Zeit: Mittwoch, 22. Januar 2020, 12.00 c.t bis 14.00
Ort: Institut für Theaterwissenschaft, Georgenstr. 11, Raum 109

Abstract:
HemisFair was held in San Antonio, Texas, from April to October 1968. “The Confluence of the Civilizations,” as the fair was titled, also coincided with the 250th anniversary of the city’s founding. The six months event celebrated the hemisphere as the place where the Americas and Europe met and forged an equitable new world.
Every supporter of the fair had their own reasons for allocating resources to it. For the federal government it advanced the goals of the Alliance for Progress which intended to eliminate poverty in Latin America while reinforcing US regional hegemony. For state officials, the fair, its organizers argued, was to position Texas as the “gateway to Latin America” for trade and tourism.
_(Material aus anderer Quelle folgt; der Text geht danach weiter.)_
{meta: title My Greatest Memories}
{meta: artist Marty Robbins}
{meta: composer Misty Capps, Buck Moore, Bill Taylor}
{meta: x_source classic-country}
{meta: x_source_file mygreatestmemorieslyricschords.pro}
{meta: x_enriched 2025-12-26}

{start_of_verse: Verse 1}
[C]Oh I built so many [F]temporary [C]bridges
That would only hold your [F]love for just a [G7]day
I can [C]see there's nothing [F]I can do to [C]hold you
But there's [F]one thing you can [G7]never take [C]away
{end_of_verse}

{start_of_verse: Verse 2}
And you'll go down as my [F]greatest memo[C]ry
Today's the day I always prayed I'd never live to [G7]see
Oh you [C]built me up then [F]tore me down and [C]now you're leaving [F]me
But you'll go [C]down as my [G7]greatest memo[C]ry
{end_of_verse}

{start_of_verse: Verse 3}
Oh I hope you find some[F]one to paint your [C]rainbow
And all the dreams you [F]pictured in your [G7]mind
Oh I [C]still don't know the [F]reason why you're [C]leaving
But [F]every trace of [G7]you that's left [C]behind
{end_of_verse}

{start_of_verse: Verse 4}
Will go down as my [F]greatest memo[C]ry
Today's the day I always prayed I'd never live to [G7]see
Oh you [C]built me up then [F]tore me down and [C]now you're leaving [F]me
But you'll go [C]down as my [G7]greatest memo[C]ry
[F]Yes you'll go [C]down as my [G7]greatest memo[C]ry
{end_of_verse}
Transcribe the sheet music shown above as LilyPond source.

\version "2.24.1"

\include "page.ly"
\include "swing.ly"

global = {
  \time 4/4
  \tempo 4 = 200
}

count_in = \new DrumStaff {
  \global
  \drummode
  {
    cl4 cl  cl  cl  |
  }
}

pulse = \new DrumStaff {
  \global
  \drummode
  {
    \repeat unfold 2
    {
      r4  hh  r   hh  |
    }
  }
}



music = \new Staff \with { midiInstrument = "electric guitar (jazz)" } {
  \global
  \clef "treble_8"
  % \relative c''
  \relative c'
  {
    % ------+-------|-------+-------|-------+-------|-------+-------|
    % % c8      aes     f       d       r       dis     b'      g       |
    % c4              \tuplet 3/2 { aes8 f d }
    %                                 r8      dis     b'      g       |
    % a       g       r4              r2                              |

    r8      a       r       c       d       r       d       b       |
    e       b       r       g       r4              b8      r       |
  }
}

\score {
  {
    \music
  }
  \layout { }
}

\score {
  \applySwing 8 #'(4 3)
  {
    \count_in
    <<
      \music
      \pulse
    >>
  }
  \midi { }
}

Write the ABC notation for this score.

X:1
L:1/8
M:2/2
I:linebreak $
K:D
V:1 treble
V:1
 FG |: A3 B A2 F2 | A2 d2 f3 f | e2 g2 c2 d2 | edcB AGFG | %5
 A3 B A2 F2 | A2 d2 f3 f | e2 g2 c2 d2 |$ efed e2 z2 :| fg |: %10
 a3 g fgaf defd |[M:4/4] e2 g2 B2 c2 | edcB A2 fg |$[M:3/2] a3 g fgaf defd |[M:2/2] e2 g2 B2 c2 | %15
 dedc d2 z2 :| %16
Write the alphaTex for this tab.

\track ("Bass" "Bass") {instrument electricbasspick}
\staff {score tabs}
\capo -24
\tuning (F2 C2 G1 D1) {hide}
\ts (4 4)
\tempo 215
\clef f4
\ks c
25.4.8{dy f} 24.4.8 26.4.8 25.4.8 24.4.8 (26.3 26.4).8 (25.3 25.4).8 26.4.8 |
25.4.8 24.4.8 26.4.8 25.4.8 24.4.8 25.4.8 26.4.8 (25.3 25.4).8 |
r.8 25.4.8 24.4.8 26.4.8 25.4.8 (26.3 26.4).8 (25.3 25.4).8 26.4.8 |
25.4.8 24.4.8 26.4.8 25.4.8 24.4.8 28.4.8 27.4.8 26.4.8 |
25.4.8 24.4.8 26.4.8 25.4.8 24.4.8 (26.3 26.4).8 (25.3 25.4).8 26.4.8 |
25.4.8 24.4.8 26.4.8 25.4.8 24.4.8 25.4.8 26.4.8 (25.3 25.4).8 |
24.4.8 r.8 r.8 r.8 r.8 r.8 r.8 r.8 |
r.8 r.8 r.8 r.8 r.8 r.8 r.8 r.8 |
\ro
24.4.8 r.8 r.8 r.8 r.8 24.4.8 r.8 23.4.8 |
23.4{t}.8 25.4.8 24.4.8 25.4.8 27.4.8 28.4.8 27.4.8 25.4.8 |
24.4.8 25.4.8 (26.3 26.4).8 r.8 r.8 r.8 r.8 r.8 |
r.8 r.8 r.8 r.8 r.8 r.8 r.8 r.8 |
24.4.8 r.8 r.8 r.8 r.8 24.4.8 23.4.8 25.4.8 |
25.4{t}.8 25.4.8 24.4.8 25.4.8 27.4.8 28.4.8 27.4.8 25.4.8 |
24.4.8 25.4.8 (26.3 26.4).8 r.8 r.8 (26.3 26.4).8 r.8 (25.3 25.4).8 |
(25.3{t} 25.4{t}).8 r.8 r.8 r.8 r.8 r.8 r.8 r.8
For the local business community it was to remind everyone that San Antonio was “the capital of North Mexico. We've been here since forever.” What underlay these motivations, and made the fair a productive way to realize them, was the idea of development.
All societies moved through stages, contemporary thinking went, and it was the responsibility of the more developed to help those less far along. The US Cold War leadership saw the embrace of development as evidence of their full realization of the promise of modernity, and their right to reshape the world in the image of the US. The scenario they used for this was not from the twentieth century, or even the nineteenth, instead it was one of the oldest in the hemisphere. The fair’s title implied that the meeting of civilizations in the Americas had been peaceful and equitable which elided the historical truths of violent military conquest, enslavement, and domination. Hernán Cortés carefully staged his initial meeting with Montezuma in 1519 and the entry of the Catholic Church to México in 1524, and that staging provided the Americas with an enduring scenario of conquest. Development was simply the twentieth century version of this scenario in its palimpsestic genealogy of conquest. Employing a typical US Cold War strategy, HemisFair offered the arts as proof of liberal democracy's freedoms and reinvented conquest for the modern world. In this paper I will demonstrate that development as conquest was the impetus behind foregrounding the arts at HemisFair.

Charlotte Canning is Oscar G. Brockett Professor for Theatre History and Criticism at the University of Texas at Austin. Her areas of expertise are U.S. theatre history (including Broadway, Arthur Miller, Tennessee Williams), feminist theatre, theatre and American society and historical entertainment industry.
Charlotte M. Canning is a Visiting Fellow in January and February 2020 upon invitation from Prof. Dr. Christopher Balme in the context of the CAS Research Focus "Global Dis/Connections".